Now let’s focus on blockchain technology. The latter is actually an open and distributed ledger that stores transactions in code. Specifically, it’s like a checkbook spread across thousands of computers around the world. Each transaction is recorded in a “block”, which is then linked to a “chain” of previous cryptocurrency transactions.

It has been compared to a book where you write down everything you spend money on, each page is like a block, and the whole book is a collection of pages, in other words a “blockchain”.

So anyone using cryptocurrency has their own copy of this ledger with a blockchain to create a comprehensive record of transactions. Each new transaction is recorded as it happens, and each copy of the blockchain is updated simultaneously with new information, ensuring that all records are identical and accurate. Elrond for example (EGLD course) is a blockchain protocol that offers extraordinarily fast transactions through sharding.

To prevent fraud, each transaction is validated using a technique such as proof-of-work or proof-of-stake.

How about my Bitcoins?

Bitcoin mining is the process by which new units of cryptocurrency are released to the world, usually in exchange for validating transactions. While the average person theoretically knows my cryptocurrencies, this is getting increasingly difficult in proof-of-work systems like Bitcoin.

In contrast, proof-of-work cryptocurrencies require enormous amounts of energy to extract. Bitcoin mining, for example, currently uses 127 terawatt hours (TWh) of electricity per year, which exceeds Norway’s total annual electricity consumption.

While mining in a proof-of-work system is impractical for ordinary mortals, the proof-of-stake model requires less powerful computers because validators are randomly selected based on the amount of their efforts. To participate, however, you must already own a cryptocurrency.

How to use cryptocurrency?

While you can buy a variety of goods and services with crypto, especially Litecoin, Bitcoin or Ethereum, you can also use crypto as an alternative investment option for stocks and bonds.

Bitcoin, the best known crypto, is a secure, decentralized currency that has become a store of value like gold. You can buy Bitcoin on the platform KuCoin.

Using cryptocurrencies to make secure purchases depends on what you are trying to buy.

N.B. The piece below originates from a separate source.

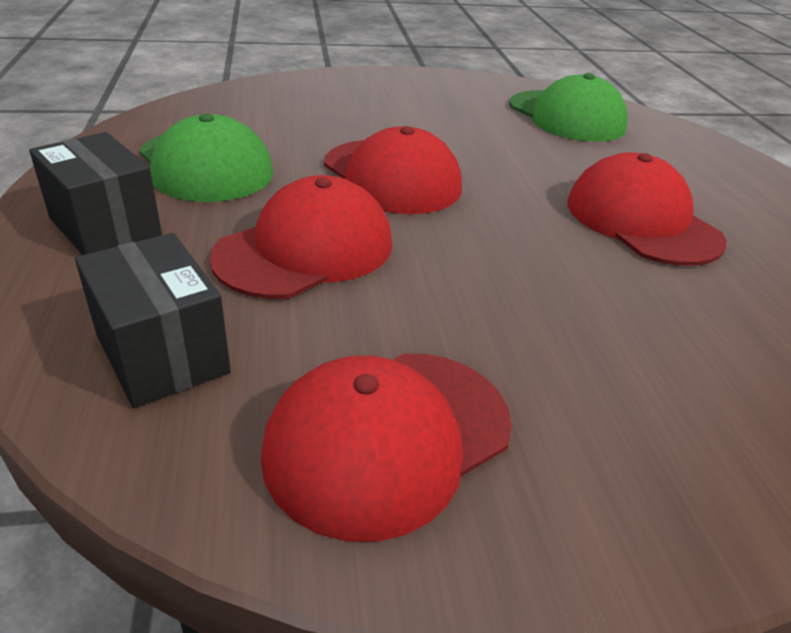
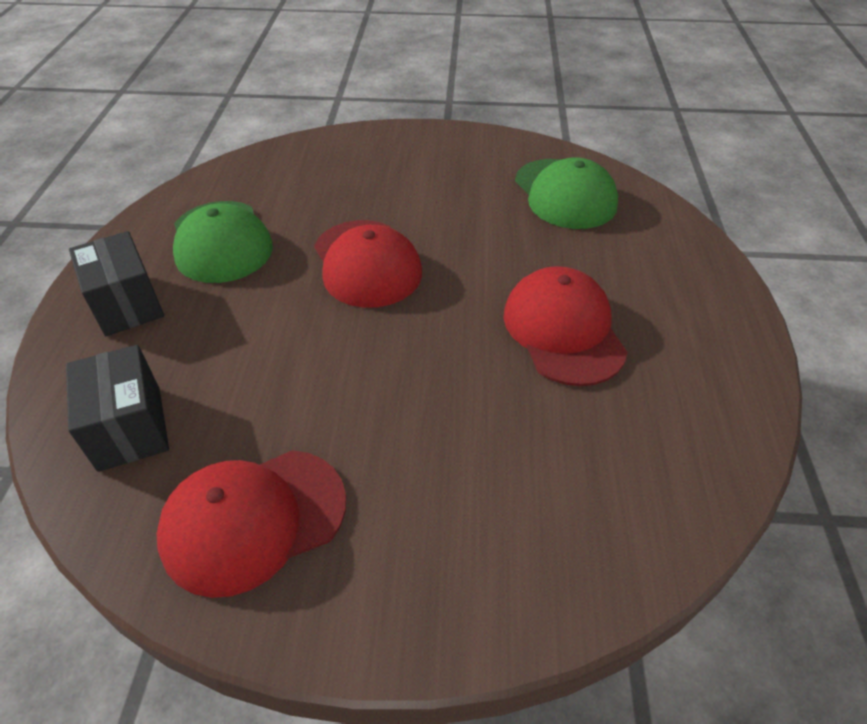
camera: 15 degrees right, 10 degrees up
(305, 250) = (264, 339): red cap -> none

That said, if you want to make a payment in cryptocurrency, you most likely need a cryptocurrency wallet. A “hot wallet” is a type of wallet that interacts with blockchain and allows users to send and receive their stored cryptocurrencies.

It should therefore be borne in mind that transactions are not immediate because they need to be validated by some mechanism.

Conclusion

To conclude, cryptocurrencies are a type of decentralized digital currency based on blockchain technology. Although you may be familiar with the most popular cryptocurrencies, namely Bitcoin and Ethereum, there are over 19,000 different cryptocurrencies in circulation.